Das weiße Einhorn

sica

Mitglied
DAS WEISSE EINHORN


Ich denke oft an unser Einhorn. Nie werde ich den Augenblick vergessen, in dem ich es zum ersten Mal sah. Wir ließen gerade unseren Drachen steigen, als der Regen und der Hagel so plötzlich über uns kamen, dass meine Schwester und ich einfach losrannten und gar nicht mehr daran dachten, dass die alte Scheune auf dem Feld voll von Gespenstern und Ungeheuern war. Sogar unseren Lieblingsdrachen ließen wir unbeachtet auf dem Boden liegen und liefen davon, so erschrocken waren wir über das plötzliche Gewitter.
Wir kamen nicht oft auf das große Feld mit der Scheune, nur manchmal, wenn wir ganz lieb waren, oder zu der Weihnachtszeit, durften wir das Wochenende bei unseren Großeltern verbringen. Wir nahmen dann immer unseren schönsten Drachen mit und ließen ihn so lange steigen, bis es dunkel wurde und wir heim mussten, aber das machte nichts, wir konnten den Drachen dann sowieso nicht mehr erkennen.
In der Woche waren wir ganz lieb gewesen, und meine Schwester und ich freuten uns so sehr auf das Wochenende, dass wir die Nächte davor kaum einschlafen konnten, weil wir schon so lange nicht mehr dort waren. Schon ganz früh Morgens standen wir auf, um endlich loszufahren, und nur ein paar Stunden später standen wir auf dem großen Feld mit der Scheune und freuten uns auf den schönen Tag. Doch dann kam der Regen und der Hagel und auf einmal fanden wir uns direkt vor der Scheune wieder, und weil wir nicht an die vielen Spukgeschichten dachten, öffneten wir schnell die Tür und traten ein. Erst als wir mitten in der Scheune standen, der Regen gegen die Wände peitschte und wir uns vor dem Unwetter nicht mehr zu fürchten brauchten, erinnerten wir uns wieder an die Gespenster und Ungeheuer.
„Siehst du etwas?“, fragte mich meine Schwester. „Nein. Du etwa?“ Sie schüttelte den Kopf.
Ein komisches Geräusch kam auf einmal aus einer Ecke hinter den großen Strohballen. „Aber Gespenster kann man ja auch gar nicht sehen.

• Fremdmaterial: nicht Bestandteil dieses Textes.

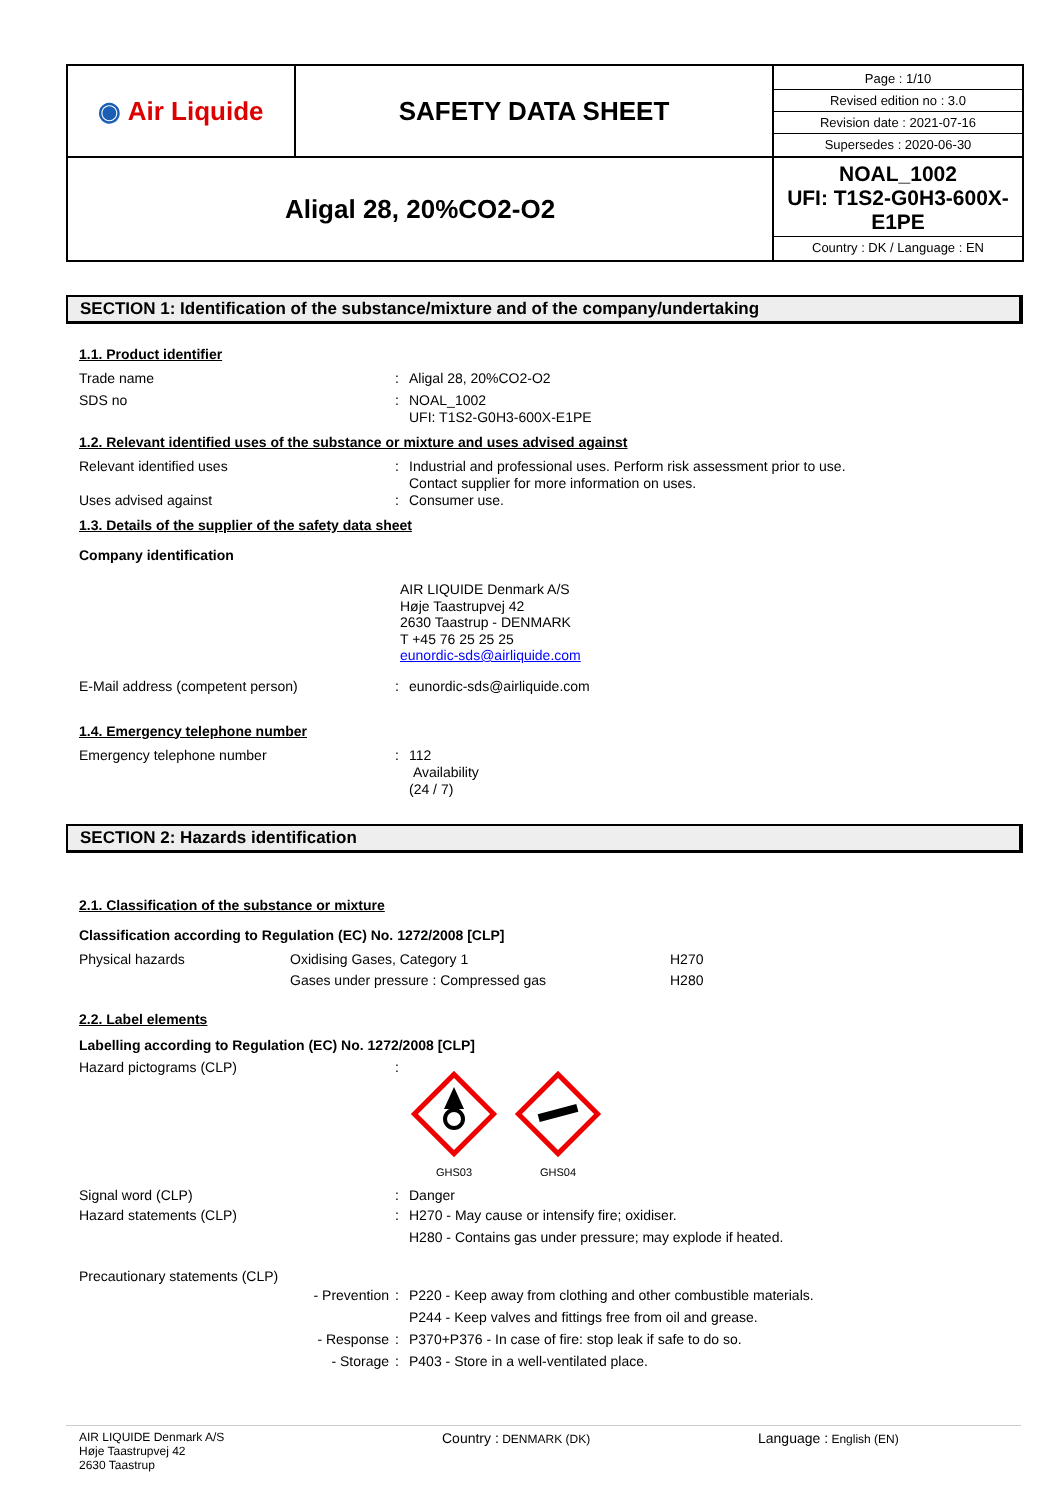| ◉ Air Liquide | SAFETY DATA SHEET | / Page : 1/10 / / Revised edition no : 3.0 / / Revision date : 2021-07-16 / / Supersedes : 2020-06-30 / |
| Aligal 28, 20%CO2-O2 | | NOAL_1002 UFI: T1S2-G0H3-600X-E1PE Country : DK / Language : EN |
SECTION 1: Identification of the substance/mixture and of the company/undertaking
1.1. Product identifier
Trade name : Aligal 28, 20%CO2-O2
SDS no : NOAL_1002
UFI: T1S2-G0H3-600X-E1PE
1.2. Relevant identified uses of the substance or mixture and uses advised against
Relevant identified uses : Industrial and professional uses. Perform risk assessment prior to use.
Contact supplier for more information on uses.
Uses advised against : Consumer use.
1.3. Details of the supplier of the safety data sheet
Company identification
AIR LIQUIDE Denmark A/S
Høje Taastrupvej 42
2630 Taastrup - DENMARK
T +45 76 25 25 25
eunordic-sds@airliquide.com
E-Mail address (competent person) : eunordic-sds@airliquide.com
1.4. Emergency telephone number
Emergency telephone number : 112
Availability
(24 / 7)
SECTION 2: Hazards identification
2.1. Classification of the substance or mixture
Classification according to Regulation (EC) No. 1272/2008 [CLP]
Physical hazards Oxidising Gases, Category 1
Gases under pressure : Compressed gas
H270
H280
2.2. Label elements
Labelling according to Regulation (EC) No. 1272/2008 [CLP]
Hazard pictograms (CLP) :
GHS03
GHS04
Signal word (CLP) : Danger
Hazard statements (CLP) : H270 - May cause or intensify fire; oxidiser.
H280 - Contains gas under pressure; may explode if heated.
Precautionary statements (CLP)
- Prevention : P220 - Keep away from clothing and other combustible materials.
P244 - Keep valves and fittings free from oil and grease.
- Response : P370+P376 - In case of fire: stop leak if safe to do so.
- Storage : P403 - Store in a well-ventilated place.
AIR LIQUIDE Denmark A/S
Høje Taastrupvej 42
2630 Taastrup
Country : DENMARK (DK)
Language : English (EN)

Sie sind doch unsichtbar.“ – „Kann man wohl!“, sagte ich, „sonst würden sich die Leute doch nicht vor ihnen fürchten.“ Das Geräusch kam langsam näher.
„Und wenn es uns einfach aufessen will?“, fragte meine Schwester leicht weinerlich. „Es hat bestimmt schon seit Ewigkeiten nichts mehr gegessen.“ – „Bist du doof.“ Ich zeigte ihr einen Vogel. „Es wird uns gar nicht essen wollen, weil Kinderfleisch immer ganz zäh schmeckt, das weiß doch nun wirklich jeder.“ Manchmal war meine Schwester wirklich dumm. „Psst!“, befahl ich dann leise, um besser lauschen zu können. Das Geräusch kam nun direkt hinter dem Strohballen nur wenige Meter vor uns heraus. Ich finde, ich war sehr mutig, als ich kurzentschlossen einmal kräftig gegen den Strohballen trat, um endlich festzustellen, ob man Gespenster wirklich nicht sehen konnte. Doch was ich dann vor mir sah, übertraf all meine Phantasie. Ich stand einfach nur da und blickte es mit offenem Mund an. Meine Schwester stieß einen schrillen Schrei aus, denn sie hatte nicht damit gerechnet, ein Einhorn zu sehen. Aber auch sonst schrie sie ziemlich häufig, und dazu bedurfte es in der Regel keine Einhörner. Ich glaube aber, das Einhorn war nicht so an die Schreie meiner Schwester gewöhnt wie ich, denn nur wenige Augenblicke später stand es wieder hinter seinen Strohballen und lugte mit großen Augen ab und zu hervor.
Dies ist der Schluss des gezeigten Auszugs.